Passage to read
########################################
Business travel expenses for the three and six months ended January 31, 2010 were approximately $52 thousand and $106 thousand, respectively, a decrease of approximately $15 thousand and $115 thousand as compared to the same prior year periods. The decrease in travel expenses is a result of the Company’s efforts to reduce non-essential costs.
Other Income (Expense):
Interest expense
Interest expense for the three and six months ended January 31, 2010 was approximately $80 thousand and $108 thousand, respectively, compared to $0 for the same prior year periods. The increase in interest expense is attributable to the issuance of notes payables subsequent to January 31, 2009.
Gain on change in fair value of embedded share conversion feature
An embedded share conversion feature exists within a convertible note payable that was issued on October 9, 2009. The Company has determined the conversion feature to be a derivative instrument and has valued it at fair value. We recorded an unrealized gain on the conversion feature for the three and six months ended January 31, 2010 of approximately $28 thousand and $32 thousand, respectively. This gain is a non-cash item not impacting operating cash flows or results of operations. See Note 11– Assets and Liabilities Measured at Fair Value, to financial statements contained within Item 1 of Part 1 of this Form 10Q for additional information with respect to the calculation of change in fair value of this conversion feature for the three and six months ended January 31, 2010.
Loss on change in fair value of marketable securities
The Company’s marketable securities consist of non-registered common stock. The Company has classified these securities as an available-for-sale security due to the six month holding requirement imposed by the Securities and Exchange Commission on non-exempt security purchases. The Company, however, has elected to fair value these securities on a recurring basis. The Company recorded an unrealized loss of $400 thousand and $530 thousand for the three and six months ended January 31, 2010, respectively. No marketable securities existed during the three and six months ended January 31, 2009. This loss is a non-cash item not impacting operating cash flows or results of operations. See Note 11– Assets and Liabilities Measured at Fair Value, to financial statements contained within Item 1 of Part 1 of this Form 10Q for additional information with respect to the determination of fair value.
Loss on change in fair value of warrants
The Company’s liability warrants are recorded at fair value. For the three and six months ended January 31, 2010, change in fair value of warrants was approximately a gain of $2 thousand and a loss of $4 million, respectively. The $4 million unrealized loss for the six months ended January 31, 2010 is a result of a one (1) for four (4) forward split that occurred on August 11, 2009 that had the effect of increasing the number of outstanding warrants by 21.42 million and the increase in share price used in valuing the warrants from $0.17 to $0.25. This loss is a non-cash item not impacting operating cash flows or results of operations. See Note 11– Assets and Liabilities Measure at Fair Value to the financial statements contained within Item 1 of Part 1 of this Form 10Q for additional information with respect to the calculation of change in fair value of warrants for the three and six months ended January 31, 2010.
########################################
Supplied data
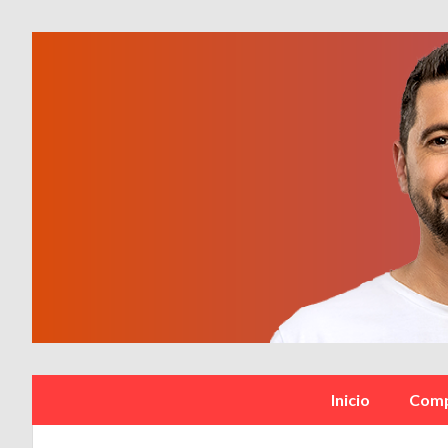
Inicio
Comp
########################################
About this task
In the financial passage above, on what date was the convertible note payable containing the embedded share conversion feature issued?

Output below
October 9, 2009.